Hilfe für Bronze-Tafel

Thomas Fritzsch spielt auf der Viola da Gamba von ihm wiederentdeckte Telemann-Werke.

Mit dem Erlös der diesjährigen „Begegnung im Dom“ unterstützt der Naumburger Lions-Club zwei Projekte. So dient ein Teil der Herstellung einer Replik der bronzenen Inschriftentafel des Domherren Johannes von Kitzscher aus dem 16. Jahrhundert für den Naumburger Dom. Das Original war am 1. Mai 1998 bei einem Einbruch in das Gotteshaus zusammen mit zwei weiteren Tafeln gestohlen worden. Die Tat ist bis heute nicht aufgeklärt, auch die drei Inschriftentafeln blieben verschwunden. Bereits 2014 hatte der Lions-Club das Herstellen zweier Tafeln gefördert, so dass das Trio bald wieder komplett sein könnte.

Der zweite Teil des Erlöses geht an den Förderverein zur Unterstützung der Arbeit mit Versehrten am Zentrum für Sportmedizin der Bundeswehr.
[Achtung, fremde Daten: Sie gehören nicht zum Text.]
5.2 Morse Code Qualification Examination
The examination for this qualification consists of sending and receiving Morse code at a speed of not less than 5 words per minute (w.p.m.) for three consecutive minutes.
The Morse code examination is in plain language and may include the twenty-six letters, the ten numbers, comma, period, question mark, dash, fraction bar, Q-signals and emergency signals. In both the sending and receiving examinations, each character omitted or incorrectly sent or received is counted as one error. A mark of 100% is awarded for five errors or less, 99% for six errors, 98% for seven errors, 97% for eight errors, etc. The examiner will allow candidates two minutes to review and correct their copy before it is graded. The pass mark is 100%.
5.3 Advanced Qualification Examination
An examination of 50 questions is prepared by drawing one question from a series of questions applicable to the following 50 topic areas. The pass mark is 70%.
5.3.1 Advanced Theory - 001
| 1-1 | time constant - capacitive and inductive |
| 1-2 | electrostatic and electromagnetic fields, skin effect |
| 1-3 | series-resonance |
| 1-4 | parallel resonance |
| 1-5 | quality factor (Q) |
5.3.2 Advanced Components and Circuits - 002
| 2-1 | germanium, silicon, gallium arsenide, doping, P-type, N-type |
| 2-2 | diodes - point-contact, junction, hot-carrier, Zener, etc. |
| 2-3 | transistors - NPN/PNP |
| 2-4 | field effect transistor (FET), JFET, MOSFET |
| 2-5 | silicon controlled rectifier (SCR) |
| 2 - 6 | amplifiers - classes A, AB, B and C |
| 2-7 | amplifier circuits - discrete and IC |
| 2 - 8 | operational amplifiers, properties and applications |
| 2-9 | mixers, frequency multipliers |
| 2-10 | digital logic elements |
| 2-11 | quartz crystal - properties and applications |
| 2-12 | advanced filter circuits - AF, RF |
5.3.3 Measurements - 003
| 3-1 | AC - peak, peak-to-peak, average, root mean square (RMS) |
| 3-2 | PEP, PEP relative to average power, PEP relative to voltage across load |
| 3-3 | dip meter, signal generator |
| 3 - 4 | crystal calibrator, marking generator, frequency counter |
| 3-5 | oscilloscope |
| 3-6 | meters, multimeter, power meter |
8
Musikalisch gestaltet wurde der Benefiz-Abend von Thomas Fritzsch. Er spielte auf einer frisch restaurierten Viola da Gamba aus dem Jahr 1703 von ihm wiederentdeckte Kompositionen von Georg Philipp Telemann (1681-1767). Für eine in der Zscheiplitzer Klosterkirche eingespielte CD mit den Telemann-Werken hatte der Freyburger Künstler 2017 einen der begehrten Echo-Klassik-Preise erhalten.

In seinem Grußwort dankte Oberbürgermeister Bernward Küper, selbst Mitglied des Lions-Clubs, der Serviceorganisation für deren Wirken in der Stadt. So habe der Club mit Spenden zahlreiche soziale Projekte unterstützt, zuletzt den Kinder- und Jugendsport.

Auch Oliver Koch, künftiger Governor des Lions-Distriktes Sachsen-Anhalt und Thüringen, würdigte das Wirken des Naumburger Clubs, dem derzeit 36 Mitglieder angehören. Zugleich erinnerte er daran, dass dieser nach der Wende mit Hilfe der Lions aus der Partnerstadt Aachen gegründet worden war.